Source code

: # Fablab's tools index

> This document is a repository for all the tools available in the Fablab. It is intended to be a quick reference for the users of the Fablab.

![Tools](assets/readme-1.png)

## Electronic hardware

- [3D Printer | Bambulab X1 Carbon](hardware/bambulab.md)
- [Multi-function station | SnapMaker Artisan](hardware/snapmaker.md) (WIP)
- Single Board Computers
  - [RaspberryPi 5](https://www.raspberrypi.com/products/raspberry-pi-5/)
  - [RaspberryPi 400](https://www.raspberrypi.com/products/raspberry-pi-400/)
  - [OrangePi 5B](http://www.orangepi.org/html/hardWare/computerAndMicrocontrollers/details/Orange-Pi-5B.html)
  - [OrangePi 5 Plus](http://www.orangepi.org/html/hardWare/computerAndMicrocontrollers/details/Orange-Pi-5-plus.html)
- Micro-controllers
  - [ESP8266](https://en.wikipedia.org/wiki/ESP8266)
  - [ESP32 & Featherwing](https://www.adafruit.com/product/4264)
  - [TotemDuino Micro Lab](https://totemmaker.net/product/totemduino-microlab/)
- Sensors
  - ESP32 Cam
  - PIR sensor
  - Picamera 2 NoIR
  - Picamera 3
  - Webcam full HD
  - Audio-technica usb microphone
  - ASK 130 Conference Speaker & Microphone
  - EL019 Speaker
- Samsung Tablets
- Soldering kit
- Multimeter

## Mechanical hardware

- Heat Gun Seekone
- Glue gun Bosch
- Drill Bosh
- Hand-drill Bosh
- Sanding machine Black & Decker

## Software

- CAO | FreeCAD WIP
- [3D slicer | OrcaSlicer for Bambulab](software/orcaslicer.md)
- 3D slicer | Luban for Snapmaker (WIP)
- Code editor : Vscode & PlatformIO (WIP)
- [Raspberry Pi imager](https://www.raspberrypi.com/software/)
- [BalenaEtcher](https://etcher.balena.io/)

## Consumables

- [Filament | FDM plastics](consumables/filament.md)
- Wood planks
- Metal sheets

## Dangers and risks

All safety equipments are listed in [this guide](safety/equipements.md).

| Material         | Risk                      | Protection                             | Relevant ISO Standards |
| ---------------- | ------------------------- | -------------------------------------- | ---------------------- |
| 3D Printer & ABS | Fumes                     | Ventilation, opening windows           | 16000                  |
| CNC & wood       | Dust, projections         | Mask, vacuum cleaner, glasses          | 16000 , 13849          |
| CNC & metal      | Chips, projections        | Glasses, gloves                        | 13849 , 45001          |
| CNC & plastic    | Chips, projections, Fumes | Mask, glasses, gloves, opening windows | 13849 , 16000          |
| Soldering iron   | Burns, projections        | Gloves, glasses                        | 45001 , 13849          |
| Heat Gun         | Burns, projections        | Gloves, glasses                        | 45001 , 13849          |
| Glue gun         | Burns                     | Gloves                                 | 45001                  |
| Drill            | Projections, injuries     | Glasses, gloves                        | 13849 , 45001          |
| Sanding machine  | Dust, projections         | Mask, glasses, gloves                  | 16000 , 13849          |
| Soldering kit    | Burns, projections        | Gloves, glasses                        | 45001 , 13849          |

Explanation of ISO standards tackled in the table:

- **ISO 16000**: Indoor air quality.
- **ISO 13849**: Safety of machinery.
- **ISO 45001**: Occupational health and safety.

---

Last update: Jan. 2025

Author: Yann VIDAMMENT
★ ★ ★ ★ ★
__WORK INSTRUCTION__:
Without changing anything, repeat every record above.

__EXERCISE RESULT__:
Source code

: # Fablab's tools index

> This document is a repository for all the tools available in the Fablab. It is intended to be a quick reference for the users of the Fablab.

![Tools](assets/readme-1.png)

## Electronic hardware

- [3D Printer | Bambulab X1 Carbon](hardware/bambulab.md)
- [Multi-function station | SnapMaker Artisan](hardware/snapmaker.md) (WIP)
- Single Board Computers
  - [RaspberryPi 5](https://www.raspberrypi.com/products/raspberry-pi-5/)
  - [RaspberryPi 400](https://www.raspberrypi.com/products/raspberry-pi-400/)
  - [OrangePi 5B](http://www.orangepi.org/html/hardWare/computerAndMicrocontrollers/details/Orange-Pi-5B.html)
  - [OrangePi 5 Plus](http://www.orangepi.org/html/hardWare/computerAndMicrocontrollers/details/Orange-Pi-5-plus.html)
- Micro-controllers
  - [ESP8266](https://en.wikipedia.org/wiki/ESP8266)
  - [ESP32 & Featherwing](https://www.adafruit.com/product/4264)
  - [TotemDuino Micro Lab](https://totemmaker.net/product/totemduino-microlab/)
- Sensors
  - ESP32 Cam
  - PIR sensor
  - Picamera 2 NoIR
  - Picamera 3
  - Webcam full HD
  - Audio-technica usb microphone
  - ASK 130 Conference Speaker & Microphone
  - EL019 Speaker
- Samsung Tablets
- Soldering kit
- Multimeter

## Mechanical hardware

- Heat Gun Seekone
- Glue gun Bosch
- Drill Bosh
- Hand-drill Bosh
- Sanding machine Black & Decker

## Software

- CAO | FreeCAD WIP
- [3D slicer | OrcaSlicer for Bambulab](software/orcaslicer.md)
- 3D slicer | Luban for Snapmaker (WIP)
- Code editor : Vscode & PlatformIO (WIP)
- [Raspberry Pi imager](https://www.raspberrypi.com/software/)
- [BalenaEtcher](https://etcher.balena.io/)

## Consumables

- [Filament | FDM plastics](consumables/filament.md)
- Wood planks
- Metal sheets

## Dangers and risks

All safety equipments are listed in [this guide](safety/equipements.md).

| Material         | Risk                      | Protection                             | Relevant ISO Standards |
| ---------------- | ------------------------- | -------------------------------------- | ---------------------- |
| 3D Printer & ABS | Fumes                     | Ventilation, opening windows           | 16000                  |
| CNC & wood       | Dust, projections         | Mask, vacuum cleaner, glasses          | 16000 , 13849          |
| CNC & metal      | Chips, projections        | Glasses, gloves                        | 13849 , 45001          |
| CNC & plastic    | Chips, projections, Fumes | Mask, glasses, gloves, opening windows | 13849 , 16000          |
| Soldering iron   | Burns, projections        | Gloves, glasses                        | 45001 , 13849          |
| Heat Gun         | Burns, projections        | Gloves, glasses                        | 45001 , 13849          |
| Glue gun         | Burns                     | Gloves                                 | 45001                  |
| Drill            | Projections, injuries     | Glasses, gloves                        | 13849 , 45001          |
| Sanding machine  | Dust, projections         | Mask, glasses, gloves                  | 16000 , 13849          |
| Soldering kit    | Burns, projections        | Gloves, glasses                        | 45001 , 13849          |

Explanation of ISO standards tackled in the table:

- **ISO 16000**: Indoor air quality.
- **ISO 13849**: Safety of machinery.
- **ISO 45001**: Occupational health and safety.

---

Last update: Jan. 2025

Author: Yann VIDAMMENT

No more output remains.